[EXTRACT TO READ]
--- START ---

Lighting design and calculation procedual methods

An adequate lighting installation which fulfils photometric requirements for work place lighting, e.g. according to the standard EN 12464-1 and complies with legislation, regulations and directives concerning occupational health and safety can be determined in various ways.

One possibility is the consideration of a standard arrangement in a standard geometry.

Many existing room systems feature e.g. square lay-in luminaires in system ceilings with axis dimensions of 600 mm or 625 mm. Systems of this kind were often equipped with 3 or 4 T8 fluorescent lamps at 18 watts nominal lamp wattage. Due to luminaire defects or inefficient high energy consumption, most of these luminaires are due to be replaced.

For such situations, replacement luminaires for one-to-one substitution are commonly found on the market today. Some examples for this are presented in "licht.wissen" issue no. 9 on licht.de, which is available to download for free. The luminaires to be used must be selected in a way that achieves the required quality criteria for the lighting installation concerning light distribution and luminous flux after substitution.

--- END ---

[SUPPLIED MATERIAL]
--- START ---

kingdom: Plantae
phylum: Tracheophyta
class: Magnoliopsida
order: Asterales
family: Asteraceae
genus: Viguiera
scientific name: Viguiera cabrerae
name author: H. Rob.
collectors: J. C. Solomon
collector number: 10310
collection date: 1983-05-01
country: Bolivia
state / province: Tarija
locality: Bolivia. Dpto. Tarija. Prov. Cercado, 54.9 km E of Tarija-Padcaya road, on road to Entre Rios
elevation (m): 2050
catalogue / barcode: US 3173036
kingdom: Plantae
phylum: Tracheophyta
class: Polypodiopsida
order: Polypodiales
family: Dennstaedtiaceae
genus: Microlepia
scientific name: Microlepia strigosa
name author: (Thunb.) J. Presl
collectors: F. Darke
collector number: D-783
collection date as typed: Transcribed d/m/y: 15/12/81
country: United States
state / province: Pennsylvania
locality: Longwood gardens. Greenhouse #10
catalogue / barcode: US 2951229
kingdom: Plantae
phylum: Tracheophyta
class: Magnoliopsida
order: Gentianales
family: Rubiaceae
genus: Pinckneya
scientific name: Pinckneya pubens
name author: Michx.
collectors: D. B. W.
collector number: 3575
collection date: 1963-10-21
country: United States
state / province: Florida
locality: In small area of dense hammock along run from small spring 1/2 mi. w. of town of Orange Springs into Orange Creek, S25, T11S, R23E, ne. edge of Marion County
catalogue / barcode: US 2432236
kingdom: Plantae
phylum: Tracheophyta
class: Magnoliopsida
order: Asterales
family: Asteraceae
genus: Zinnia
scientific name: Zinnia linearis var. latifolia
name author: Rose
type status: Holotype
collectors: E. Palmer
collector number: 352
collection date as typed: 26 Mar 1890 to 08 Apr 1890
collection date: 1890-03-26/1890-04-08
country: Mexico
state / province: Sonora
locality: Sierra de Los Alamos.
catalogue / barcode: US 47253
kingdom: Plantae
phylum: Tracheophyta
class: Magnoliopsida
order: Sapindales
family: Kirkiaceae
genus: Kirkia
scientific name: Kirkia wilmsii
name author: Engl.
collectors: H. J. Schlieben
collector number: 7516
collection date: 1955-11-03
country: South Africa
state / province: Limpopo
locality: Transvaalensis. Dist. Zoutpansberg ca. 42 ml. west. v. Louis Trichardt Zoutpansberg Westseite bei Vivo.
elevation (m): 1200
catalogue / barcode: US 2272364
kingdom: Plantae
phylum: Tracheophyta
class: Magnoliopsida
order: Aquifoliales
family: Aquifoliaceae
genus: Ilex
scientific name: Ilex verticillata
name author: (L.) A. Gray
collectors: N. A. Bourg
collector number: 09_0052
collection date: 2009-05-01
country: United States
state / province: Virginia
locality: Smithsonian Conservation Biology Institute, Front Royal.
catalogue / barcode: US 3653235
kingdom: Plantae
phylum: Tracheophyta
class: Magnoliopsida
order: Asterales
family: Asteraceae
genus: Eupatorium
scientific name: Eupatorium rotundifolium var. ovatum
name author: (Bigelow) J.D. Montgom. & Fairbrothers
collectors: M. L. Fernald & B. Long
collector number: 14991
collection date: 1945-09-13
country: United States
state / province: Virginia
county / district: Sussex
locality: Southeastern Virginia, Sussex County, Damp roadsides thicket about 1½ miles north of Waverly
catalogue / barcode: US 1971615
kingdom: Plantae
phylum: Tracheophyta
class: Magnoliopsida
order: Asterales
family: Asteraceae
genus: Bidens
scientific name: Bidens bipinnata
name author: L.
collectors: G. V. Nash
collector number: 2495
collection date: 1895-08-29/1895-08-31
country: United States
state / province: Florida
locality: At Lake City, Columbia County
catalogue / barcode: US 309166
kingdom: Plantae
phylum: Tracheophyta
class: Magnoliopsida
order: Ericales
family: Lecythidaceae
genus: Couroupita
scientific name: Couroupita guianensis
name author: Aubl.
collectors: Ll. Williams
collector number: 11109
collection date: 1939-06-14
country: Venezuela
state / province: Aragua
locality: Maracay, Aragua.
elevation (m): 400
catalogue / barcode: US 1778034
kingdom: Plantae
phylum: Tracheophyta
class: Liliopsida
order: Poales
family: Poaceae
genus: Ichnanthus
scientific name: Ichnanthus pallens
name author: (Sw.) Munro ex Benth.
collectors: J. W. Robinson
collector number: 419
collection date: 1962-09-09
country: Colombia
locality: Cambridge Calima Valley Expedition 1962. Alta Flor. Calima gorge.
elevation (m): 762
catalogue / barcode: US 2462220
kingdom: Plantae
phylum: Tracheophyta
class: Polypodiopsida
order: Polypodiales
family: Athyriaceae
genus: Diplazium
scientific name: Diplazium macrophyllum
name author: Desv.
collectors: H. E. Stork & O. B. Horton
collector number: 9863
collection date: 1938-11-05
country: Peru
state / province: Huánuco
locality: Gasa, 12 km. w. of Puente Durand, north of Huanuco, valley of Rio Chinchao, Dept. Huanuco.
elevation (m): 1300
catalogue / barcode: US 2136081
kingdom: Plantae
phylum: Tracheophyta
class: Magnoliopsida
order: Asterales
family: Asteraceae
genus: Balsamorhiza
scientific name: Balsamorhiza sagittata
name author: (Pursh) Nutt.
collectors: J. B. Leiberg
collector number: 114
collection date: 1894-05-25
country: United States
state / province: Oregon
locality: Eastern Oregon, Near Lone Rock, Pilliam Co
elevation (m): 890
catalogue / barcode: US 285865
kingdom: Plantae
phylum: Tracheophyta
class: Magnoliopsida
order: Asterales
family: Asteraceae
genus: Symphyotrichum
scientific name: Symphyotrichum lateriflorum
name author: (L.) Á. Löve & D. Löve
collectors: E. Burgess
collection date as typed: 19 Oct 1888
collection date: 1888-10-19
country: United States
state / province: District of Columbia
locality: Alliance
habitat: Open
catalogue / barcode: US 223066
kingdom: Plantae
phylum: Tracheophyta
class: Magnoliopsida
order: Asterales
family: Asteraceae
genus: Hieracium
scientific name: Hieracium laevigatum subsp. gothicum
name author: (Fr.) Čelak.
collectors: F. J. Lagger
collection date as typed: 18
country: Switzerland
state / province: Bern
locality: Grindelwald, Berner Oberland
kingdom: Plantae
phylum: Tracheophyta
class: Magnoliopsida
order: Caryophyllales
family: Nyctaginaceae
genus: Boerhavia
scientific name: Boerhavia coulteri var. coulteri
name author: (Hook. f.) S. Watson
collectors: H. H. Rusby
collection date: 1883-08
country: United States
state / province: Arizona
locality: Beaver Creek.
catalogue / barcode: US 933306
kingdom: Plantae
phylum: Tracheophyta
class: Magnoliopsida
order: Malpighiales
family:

--- END ---

[YOUR TASKS]
1 – In the lighting text, what axis dimensions do the system ceilings with square lay-in luminaires have?
2 – Please print the lighting text between "An adequate lighting" and "to be replaced.", inclusive.

[RESPONSES TO THE TASKS]
1 – 600 mm or 625 mm.

2 –
An adequate lighting installation which fulfils photometric requirements for work place lighting, e.g. according to the standard EN 12464-1 and complies with legislation, regulations and directives concerning occupational health and safety can be determined in various ways.

One possibility is the consideration of a standard arrangement in a standard geometry.

Many existing room systems feature e.g. square lay-in luminaires in system ceilings with axis dimensions of 600 mm or 625 mm. Systems of this kind were often equipped with 3 or 4 T8 fluorescent lamps at 18 watts nominal lamp wattage. Due to luminaire defects or inefficient high energy consumption, most of these luminaires are due to be replaced.